_SELECTED EXTRACT_
▼

The platform’s commercial pivot has left deep marks. Fifty-three percent of Gen Z say TikTok feels more commercial than it did a year ago. Seventy-two percent agree content now feels staged and performative. Forty-three percent said it feels more mentally draining, and 40% described it as more overwhelming.

Meanwhile, the For You Page—once a nearly telepathic feed of fresh, weird, hyper-personalized content—has begun to feel repetitive and stale. Users across the U.S. and Europe have reported their feeds showing videos they already liked, some dating back months or even to the previous summer. “My page only shows videos from months or even years ago. The feed I carefully curated no longer shows what I want to see,” French social media journalist Aaron Parnas noted in December. One in three Gen Z users told the Harris Poll that they now have to actively “train” their algorithm just to see content they actually want. Thirty-nine percent say they’re seeing a flood of low-quality, AI-generated content — the algorithmic equivalent of filler programming.

Reasons for the change

TikTok has partially attributed the issue to algorithm testing and to the platform’s restructuring under U.S. regulatory pressure, including a proposed deal involving Oracle to retrain its recommendation system. In January, TikTok finalized a $14 billion deal forming a new U.S. joint venture with Oracle, Silver Lake, and MGX, ending a years-long legal standoff over ByteDance’s Chinese ownership. The new entity intends to retrain TikTok’s algorithm on U.S. user data, with Oracle overseeing storage.​

The EU’s Digital Services Act has also forced the platform to dial back its most “addictive by design” features—including infinite scroll and autoplay—under threat of fines worth up to 6% of its annual global revenue.

But the sale has not calmed Gen Z’s nerves—it has complicated them. Sixty percent of Gen Z TikTok users told the Harris Poll that they trust the platform less than they used to, and 74% say they’re more cautious about what they engage with. What they notice is that the platform changed—and that nobody asked them about it.​

The irony is that Gen Z still shows up. TikTok remains the top destination for culturally relevant content among young people, with 37% turning to it first—nearly double any other platform. But presence is not the same as investment.

The nostalgia Gen Z is expressing isn’t simply rose-tinted yearning for youth—though there is plenty of that, too. TikTok itself reported a 452% spike in searches for “2016” in early January, with over 55 million videos created using a vintage filter meant to evoke that era. Psychologists note that when generations face upheaval, they reach backward for comfort. But the longing for old TikTok is something more specific: a grief for a medium that felt genuinely participatory. The old app rewarded raw, unpolished creativity. A teenager with a ring light and no script could go viral. Today, the platform increasingly rewards the kind of structured, produced, retention-optimized content that looks suspiciously like a YouTube tutorial—or a cable documentary segment.

▲

_INFORMATION_

▼

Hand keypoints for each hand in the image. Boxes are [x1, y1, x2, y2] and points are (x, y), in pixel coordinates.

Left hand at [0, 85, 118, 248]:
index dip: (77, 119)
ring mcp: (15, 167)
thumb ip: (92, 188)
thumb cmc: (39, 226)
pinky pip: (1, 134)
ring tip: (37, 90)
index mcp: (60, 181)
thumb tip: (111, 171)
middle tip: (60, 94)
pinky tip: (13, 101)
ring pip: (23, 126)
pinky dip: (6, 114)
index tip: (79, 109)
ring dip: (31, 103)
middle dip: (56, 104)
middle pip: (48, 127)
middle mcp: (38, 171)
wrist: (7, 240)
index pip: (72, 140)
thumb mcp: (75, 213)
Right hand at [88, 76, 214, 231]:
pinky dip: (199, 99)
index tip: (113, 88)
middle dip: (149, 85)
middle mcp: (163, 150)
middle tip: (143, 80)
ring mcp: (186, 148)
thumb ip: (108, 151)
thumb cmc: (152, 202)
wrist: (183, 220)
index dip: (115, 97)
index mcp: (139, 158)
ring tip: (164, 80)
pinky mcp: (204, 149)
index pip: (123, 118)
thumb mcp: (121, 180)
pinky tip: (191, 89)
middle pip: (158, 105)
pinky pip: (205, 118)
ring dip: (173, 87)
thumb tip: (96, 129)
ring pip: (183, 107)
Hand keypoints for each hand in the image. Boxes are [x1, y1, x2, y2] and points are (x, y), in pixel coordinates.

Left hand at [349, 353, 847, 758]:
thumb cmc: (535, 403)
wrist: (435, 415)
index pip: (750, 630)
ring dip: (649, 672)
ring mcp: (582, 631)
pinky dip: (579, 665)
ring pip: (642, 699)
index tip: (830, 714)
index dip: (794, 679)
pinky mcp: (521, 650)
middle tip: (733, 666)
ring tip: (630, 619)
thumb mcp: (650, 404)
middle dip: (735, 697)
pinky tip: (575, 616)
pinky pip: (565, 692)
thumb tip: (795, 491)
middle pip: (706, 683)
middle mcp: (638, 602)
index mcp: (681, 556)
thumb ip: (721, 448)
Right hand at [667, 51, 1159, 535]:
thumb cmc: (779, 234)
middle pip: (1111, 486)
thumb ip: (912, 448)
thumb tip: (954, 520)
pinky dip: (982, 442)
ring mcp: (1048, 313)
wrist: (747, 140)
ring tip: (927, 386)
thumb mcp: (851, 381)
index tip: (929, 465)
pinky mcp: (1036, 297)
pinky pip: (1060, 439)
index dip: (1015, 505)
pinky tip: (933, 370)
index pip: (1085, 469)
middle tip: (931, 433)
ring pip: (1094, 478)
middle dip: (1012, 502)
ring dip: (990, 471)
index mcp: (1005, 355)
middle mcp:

▲

_ACTIVITY_
Copy the TikTok passage from the words "The platform’s commercial" through "as more overwhelming.", swapping "staged" for "scripted" each time it appears.

_EXPECTED ANSWER_
The platform’s commercial pivot has left deep marks. Fifty-three percent of Gen Z say TikTok feels more commercial than it did a year ago. Seventy-two percent agree content now feels scripted and performative. Forty-three percent said it feels more mentally draining, and 40% described it as more overwhelming.